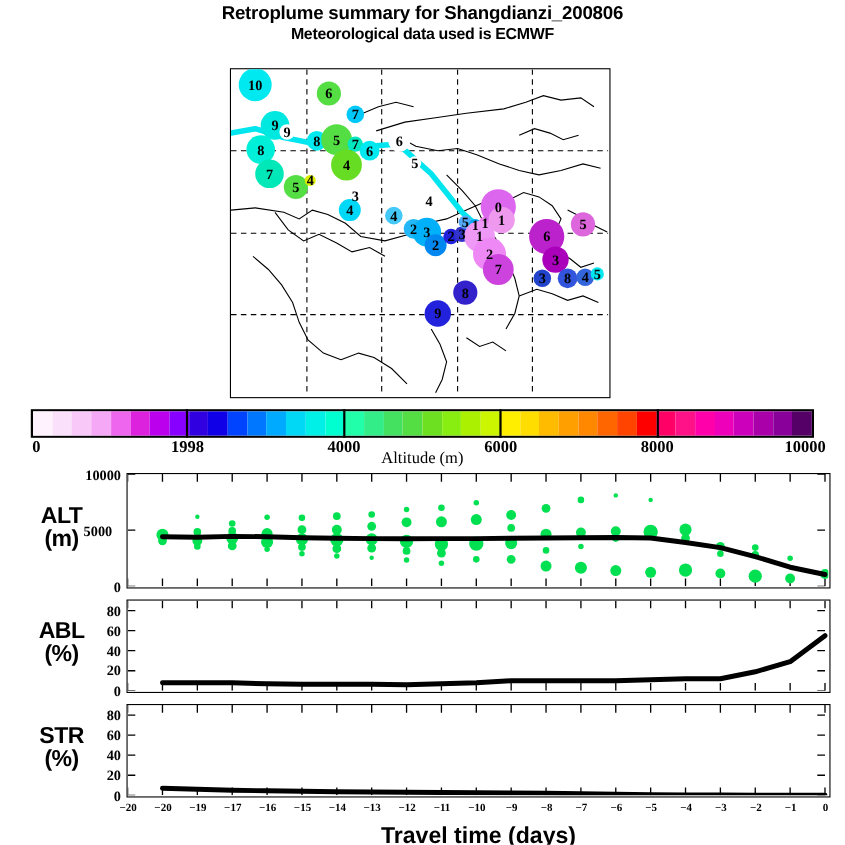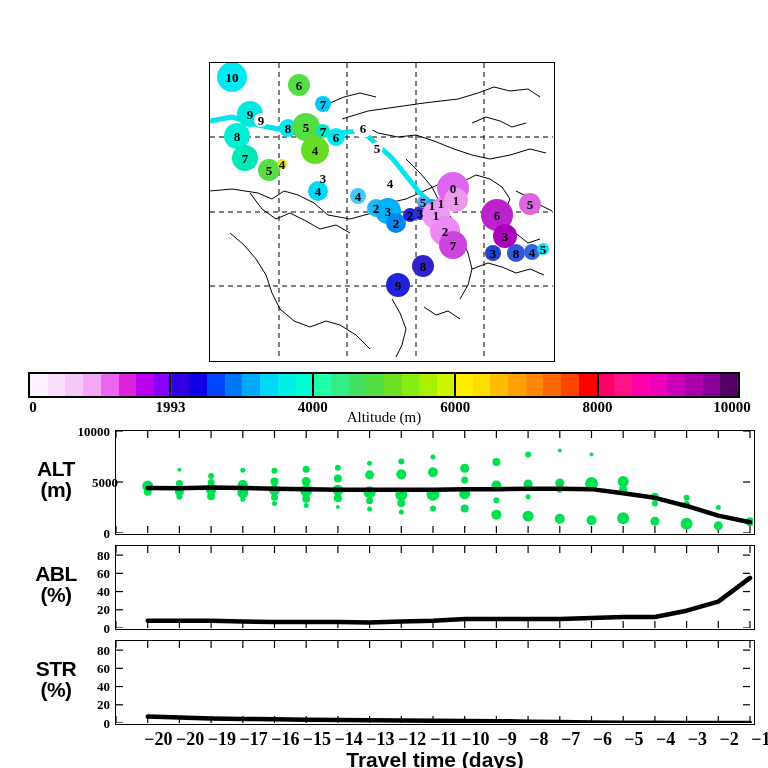"Retroplume summary for" div { html: none -> <div>Retroplume summary for Shangdianzi_200806</div> }
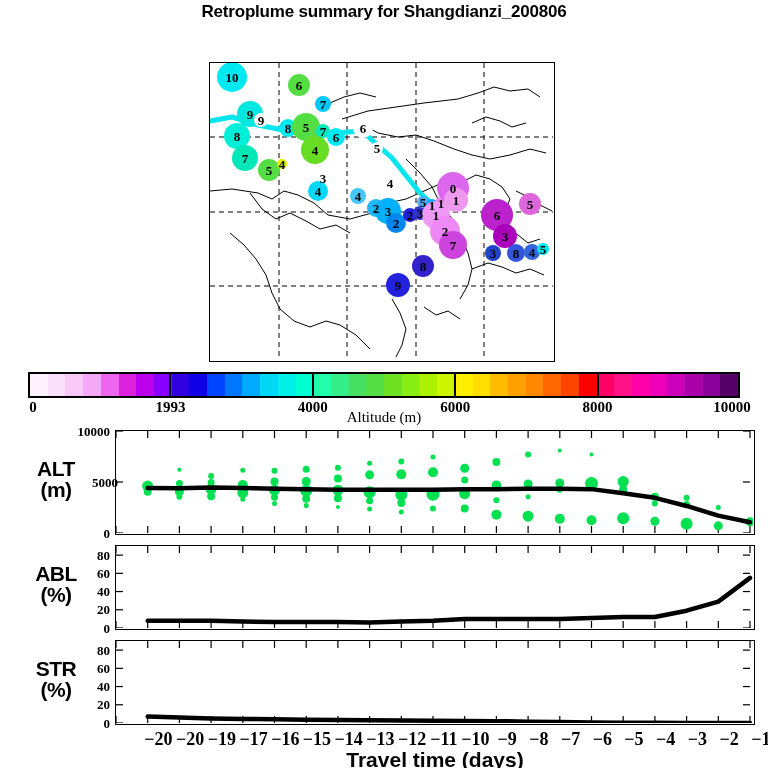"Meteorological data used is ECMWF" div { html: none -> <div>Meteorological data used is ECMWF</div> }
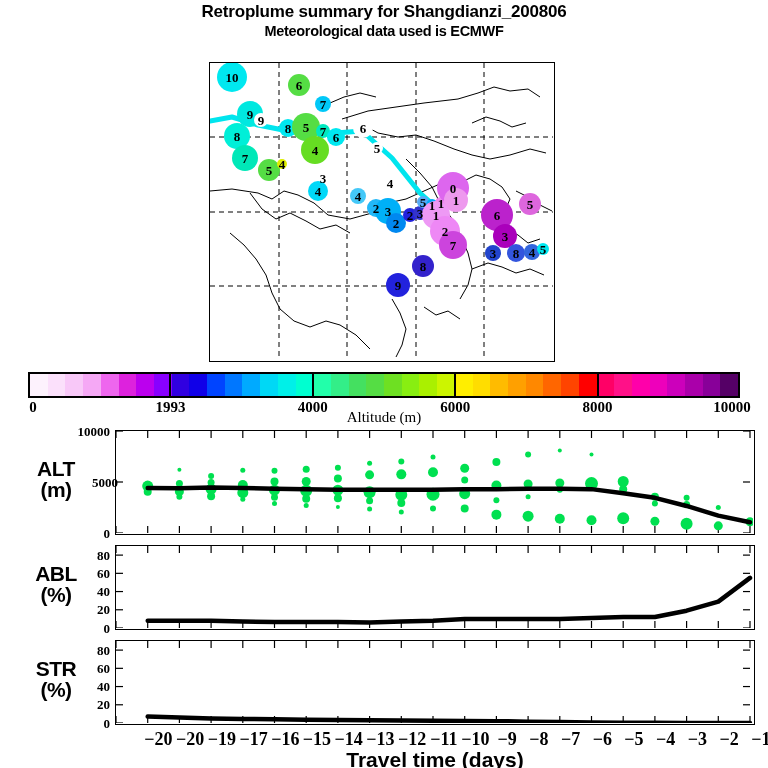"1993" div.cbar-tick { text: 1993 -> 1998 }
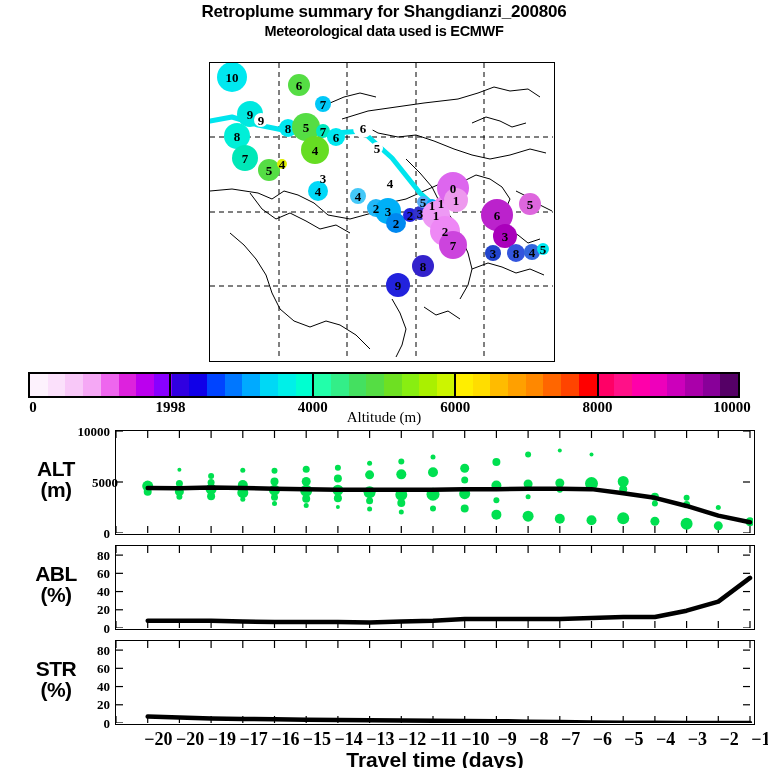"5000" div.ytick { left: 68px -> 52px }
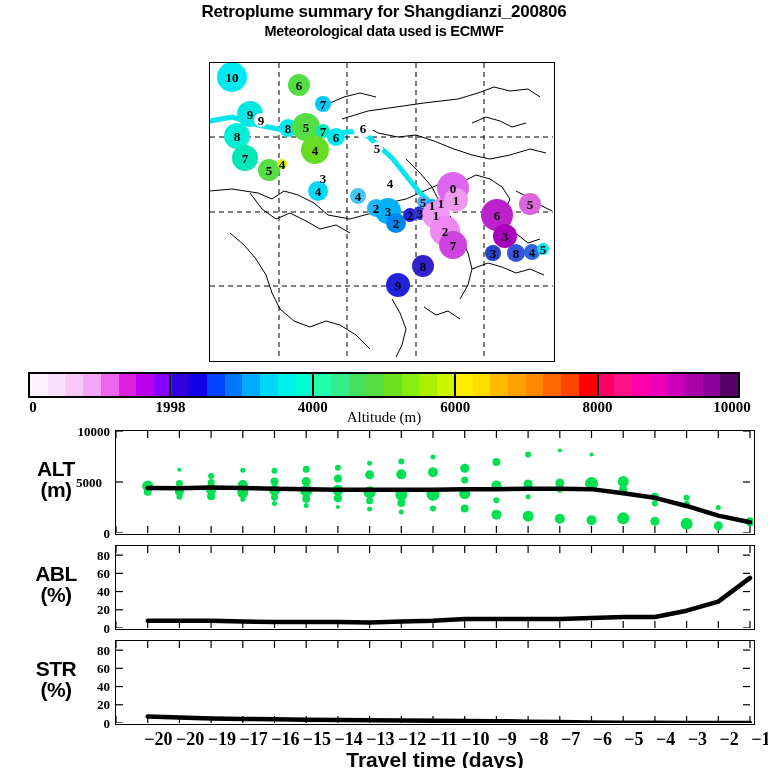"−20" .xtick { font-size: 18px -> 10px; margin-left: 42px -> none }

* _EXERCISE AIM_
For this exercise, return the records above in full and exactly, omitting the images.

* _REPLY TO THE EXERCISE_
"Retroplume summary for" div { html: none -> <div>Retroplume summary for Shangdianzi_200806</div> }
"Meteorological data used is ECMWF" div { html: none -> <div>Meteorological data used is ECMWF</div> }
"1993" div.cbar-tick { text: 1993 -> 1998 }
"5000" div.ytick { left: 68px -> 52px }
"−20" .xtick { font-size: 18px -> 10px; margin-left: 42px -> none }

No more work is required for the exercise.